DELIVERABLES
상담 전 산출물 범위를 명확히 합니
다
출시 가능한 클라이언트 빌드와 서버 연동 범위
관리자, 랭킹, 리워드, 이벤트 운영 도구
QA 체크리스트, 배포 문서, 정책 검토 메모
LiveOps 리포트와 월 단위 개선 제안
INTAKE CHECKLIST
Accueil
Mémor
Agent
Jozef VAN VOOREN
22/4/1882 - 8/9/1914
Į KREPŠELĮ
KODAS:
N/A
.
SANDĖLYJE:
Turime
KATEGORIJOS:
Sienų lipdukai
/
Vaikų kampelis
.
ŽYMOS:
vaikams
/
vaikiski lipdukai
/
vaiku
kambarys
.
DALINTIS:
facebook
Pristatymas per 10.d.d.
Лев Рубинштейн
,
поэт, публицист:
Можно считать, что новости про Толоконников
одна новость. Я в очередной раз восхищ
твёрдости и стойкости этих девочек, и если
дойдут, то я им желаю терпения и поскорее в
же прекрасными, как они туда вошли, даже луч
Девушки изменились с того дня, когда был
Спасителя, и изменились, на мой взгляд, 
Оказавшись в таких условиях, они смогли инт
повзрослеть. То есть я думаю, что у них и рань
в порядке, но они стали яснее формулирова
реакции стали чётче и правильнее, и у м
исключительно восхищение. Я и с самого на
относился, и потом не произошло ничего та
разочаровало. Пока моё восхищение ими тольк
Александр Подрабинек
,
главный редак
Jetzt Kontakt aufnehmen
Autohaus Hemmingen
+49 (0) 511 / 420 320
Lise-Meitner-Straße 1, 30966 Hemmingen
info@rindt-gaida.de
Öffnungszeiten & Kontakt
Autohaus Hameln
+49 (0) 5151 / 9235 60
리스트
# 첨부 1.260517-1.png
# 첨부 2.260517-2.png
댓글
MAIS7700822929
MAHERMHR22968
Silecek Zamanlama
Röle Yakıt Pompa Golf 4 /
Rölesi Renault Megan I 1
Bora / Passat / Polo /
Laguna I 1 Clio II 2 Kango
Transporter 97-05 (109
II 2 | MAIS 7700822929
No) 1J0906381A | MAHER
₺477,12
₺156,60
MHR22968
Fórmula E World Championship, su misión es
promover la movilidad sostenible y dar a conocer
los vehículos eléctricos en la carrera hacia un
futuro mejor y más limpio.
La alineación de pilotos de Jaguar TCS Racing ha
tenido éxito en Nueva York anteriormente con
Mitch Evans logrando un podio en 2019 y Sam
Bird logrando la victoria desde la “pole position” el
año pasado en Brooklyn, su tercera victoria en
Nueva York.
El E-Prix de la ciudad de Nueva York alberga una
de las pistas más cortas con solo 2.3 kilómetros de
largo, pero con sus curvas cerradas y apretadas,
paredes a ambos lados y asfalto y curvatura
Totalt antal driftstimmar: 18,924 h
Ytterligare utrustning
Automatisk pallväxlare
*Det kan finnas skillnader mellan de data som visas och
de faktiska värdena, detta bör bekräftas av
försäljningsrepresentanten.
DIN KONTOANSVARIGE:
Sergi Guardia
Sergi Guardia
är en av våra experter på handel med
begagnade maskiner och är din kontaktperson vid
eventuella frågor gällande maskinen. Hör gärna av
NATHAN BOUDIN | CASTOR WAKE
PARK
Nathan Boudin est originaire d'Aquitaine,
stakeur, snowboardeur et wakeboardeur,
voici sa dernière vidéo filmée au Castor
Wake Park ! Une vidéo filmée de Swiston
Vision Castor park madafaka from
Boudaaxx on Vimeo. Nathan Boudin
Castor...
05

EXERCISE BRIEF: What is needed is an exact copy of the lines above, from the one containing "511 / 420 320" through the one containing "II 2 | MAIS 7700822929", with nothing added.

RESULT BELOW:
+49 (0) 511 / 420 320
Lise-Meitner-Straße 1, 30966 Hemmingen
info@rindt-gaida.de
Öffnungszeiten & Kontakt
Autohaus Hameln
+49 (0) 5151 / 9235 60
리스트
# 첨부 1.260517-1.png
# 첨부 2.260517-2.png
댓글
MAIS7700822929
MAHERMHR22968
Silecek Zamanlama
Röle Yakıt Pompa Golf 4 /
Rölesi Renault Megan I 1
Bora / Passat / Polo /
Laguna I 1 Clio II 2 Kango
Transporter 97-05 (109
II 2 | MAIS 7700822929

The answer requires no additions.